(RTTNews) - European stocks saw a choppy session on Wednesday as investors appeared somewhat clueless about a potential new coronavirus relief plan as they digested a couple of treats from U.S. President Donald Trump.
Markets were also reacting to updates about coronavirus spread. In France, new coronavirus cases continued to see a daily rise of over 10,000. The French government has placed Paris on maximum Covid-19 alert.
Trump had tweeted Tuesday afternoon that he has instructed his administration's negotiators to stop stimulus discussions with Democrats until after the presidential election, triggering heavy selling in the U.S. market.
Later on Tuesday, Trump indicated he would support individual stimulus measures after calling off negotiations over a broader relief package.
"The House & Senate should IMMEDIATELY Approve 25 Billion Dollars for Airline Payroll Support, & 135 Billion Dollars for Paycheck Protection Program for Small Business. Both of these will be fully paid for with unused funds from the Cares Act. Have this money. I will sign now!" Trump tweeted.
He later added, "If I am sent a Stand Alone Bill for Stimulus Checks ($1,200), they will go out to our great people IMMEDIATELY. I am ready to sign right now. Are you listening Nancy?"
The pan European Stoxx 600 ended down 0.12%. The U.K.'s FTSE 100 edged down 0.06% and France's CAC 40 declined 0.27% and Germany's DAX moved up 0.17%. Switzerland's SMI ended lower by 0.44%.
Among other markets in Europe, Denmark, Iceland and Ireland closed higher. Belgium, Finland, Greece, Norway, Russia and Spain declined, while Austria, Czech Republic, Netherlands, Poland, Portugal, Sweden and Turkey ended flat.
In the UK market, Rolls-Royce gained more than 5%, rebounding strongly after losses in the previous session. CRH, Glencore, Kingfisher, Fresnillo, Ocado Group, Rio Tinto, Taylor Wimpey, Antofagasta and Melrose gained 2 to 3%.

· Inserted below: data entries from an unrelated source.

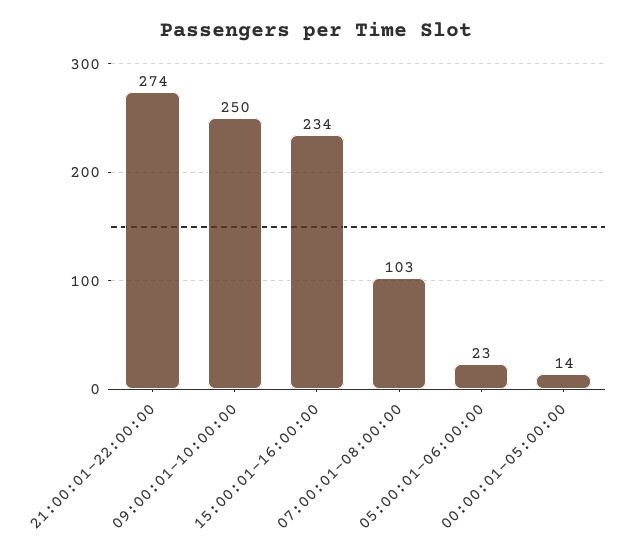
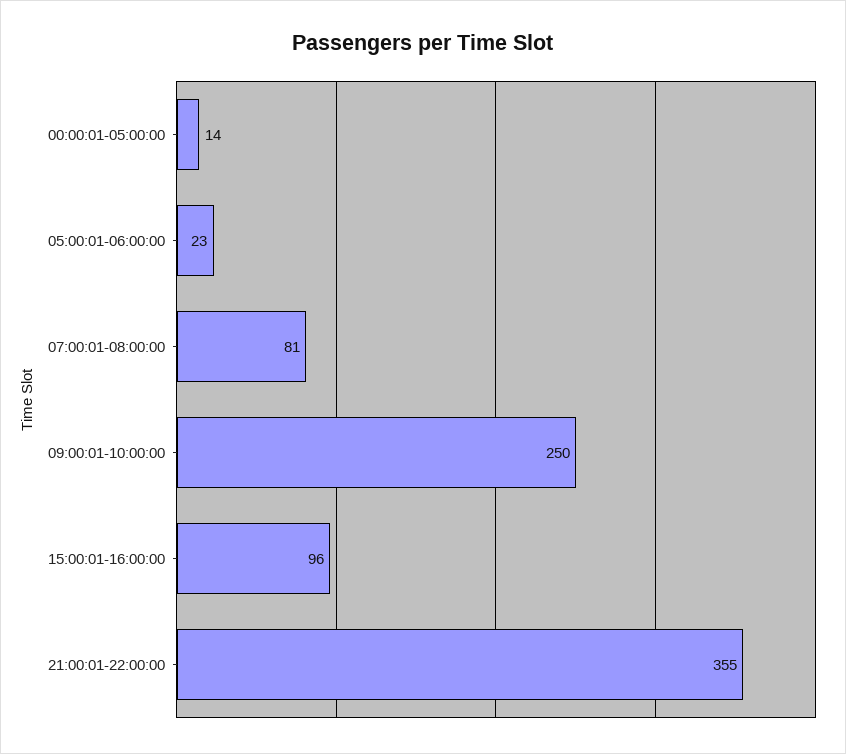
21:00:01-22:00:00: 274 -> 355
15:00:01-16:00:00: 234 -> 96
07:00:01-08:00:00: 103 -> 81

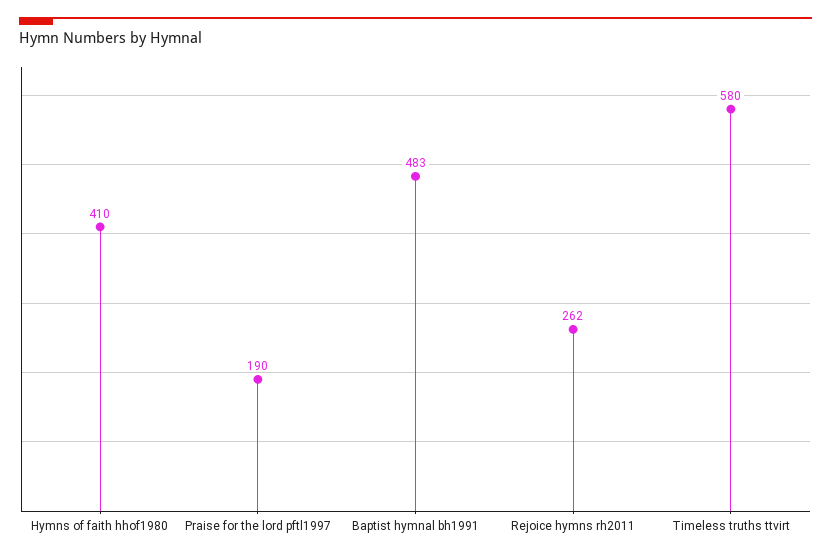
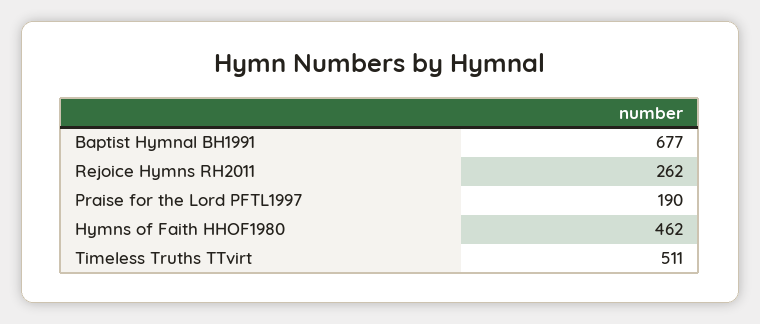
Hymns of faith hhof1980: 410 -> 462
Baptist hymnal bh1991: 483 -> 677
Timeless truths ttvirt: 580 -> 511

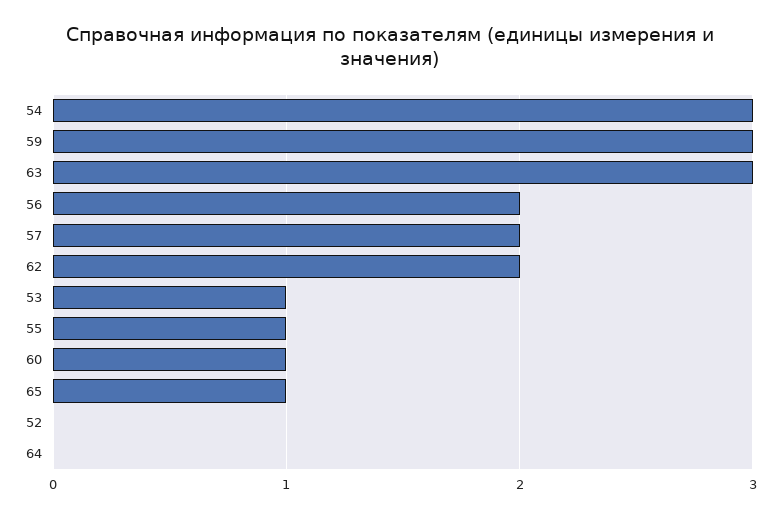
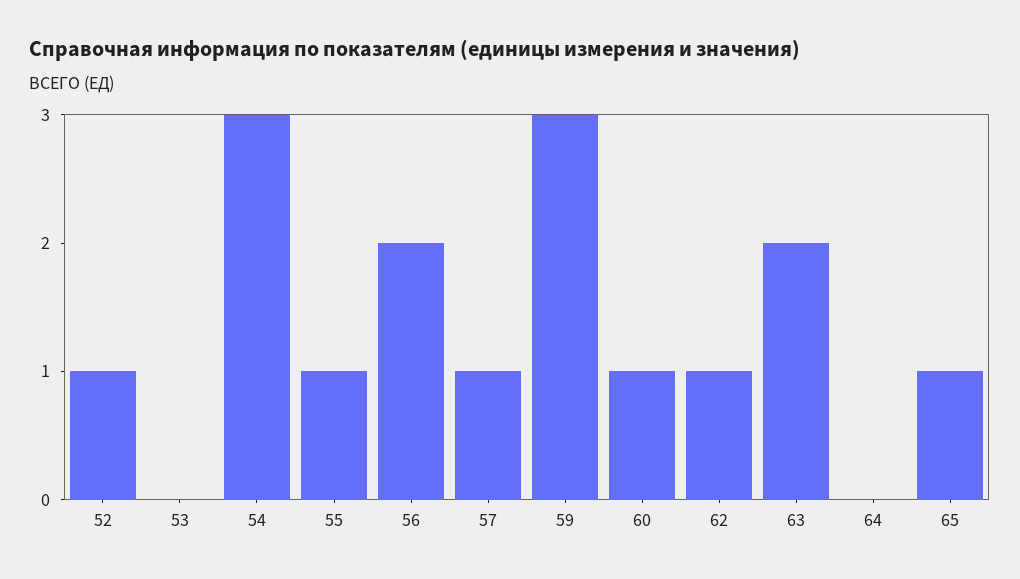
63: 3 -> 2
57: 2 -> 1
62: 2 -> 1
53: 1 -> 0
52: 0 -> 1

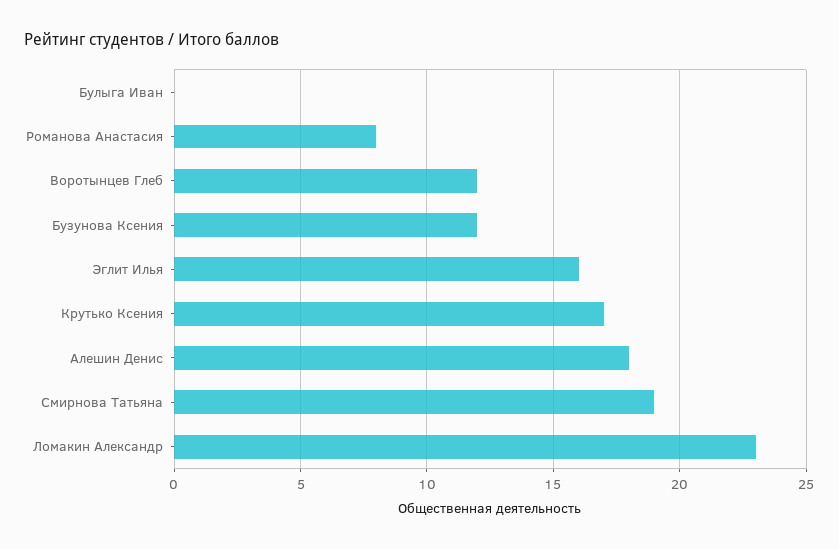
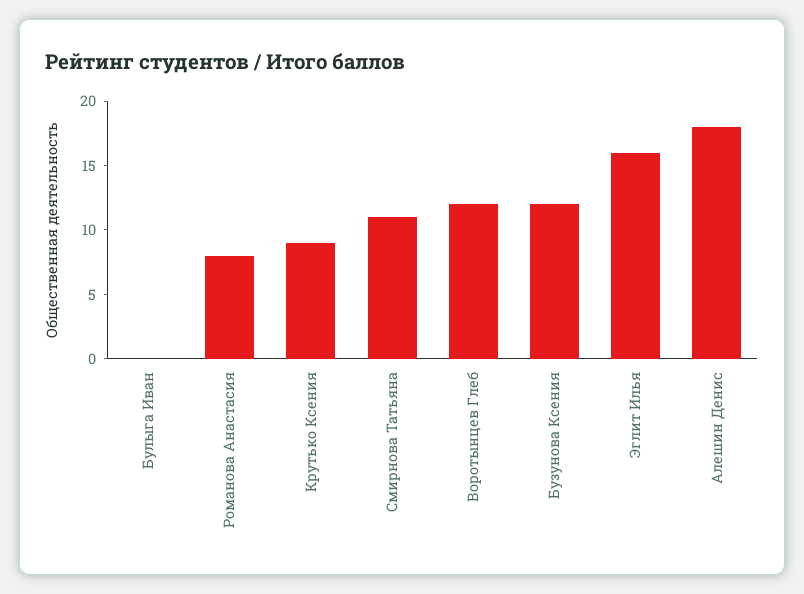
Крутько Ксения: 17 -> 9
Смирнова Татьяна: 19 -> 11
Ломакин Александр: 23 -> none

Among the losers, TUI declined sharply after the company said Birgit Conix, a member of the Executive Board and Chief Financial Officer, will leave the company as of 31 December 2020.
M&G, EasyJet, Relx, BT Group, Avast, DCC, TUI, Rightmove and British Land Company declined 2 to 3.4%.
Supermarket chain Tesco rose sharply as it reported a higher pretax profit for the first half of fiscal 2021 on rising revenue. However, the stock pared its gains and ended lower by about 0.6%.
In the French market, ArcelorMittal, Publicis Groupe, Societe Generale, Valeo, Engie and Renault gained 2 to 3.2%, while Safran, Orange, Technip, Cap Gemini and Sanofi ended lower by 1.2 to 2%.
In Germany, Deutsche Post ended nearly 4% up. Covestro, BASF, HeidelbergCement, Continental, Infineon Technologies and Daimler gained 2 to 3%.
BMW shares ended on a firm note after the company reported that its third-quarter total vehicle sales increased 8.6% from last year. Lufthansa and Volkswagen also closed notably higher.
On the other hand, Bayer, Thyssenkrupp, Munich RE, Wirecard, Deutsche Telekom, Fresenius and Allianz lost 1 to 3%.
In economic releases, German industrial production dropped 0.2% on a monthly basis in August, in contrast to a 1.4% rise posted in July, data from Destatis revealed. Economists had forecast an increase of 1.5%.
On a yearly basis, industrial production decreased 9.6% following a 10% drop in July.
France's current account deficit narrowed in August from the previous month, the Bank of France's report said. According to data from the customs office, the trade deficit widened as exports decreased marginally amid an increase in imports in August. The current account deficit totaled EUR 4.7 billion in August versus a EUR 5.7 billion shortfall in July.
U.K. house prices increased at the fastest pace in more than four years in September, data from the Lloyds Bank subsidiary Halifax and IHS Markit showed.
House prices grew 7.3% on a yearly basis in three months to September, following a 5.2% rise in three months to August. On a monthly basis, house prices were up 1.6% but slightly slower than the 1.7% increase logged in August.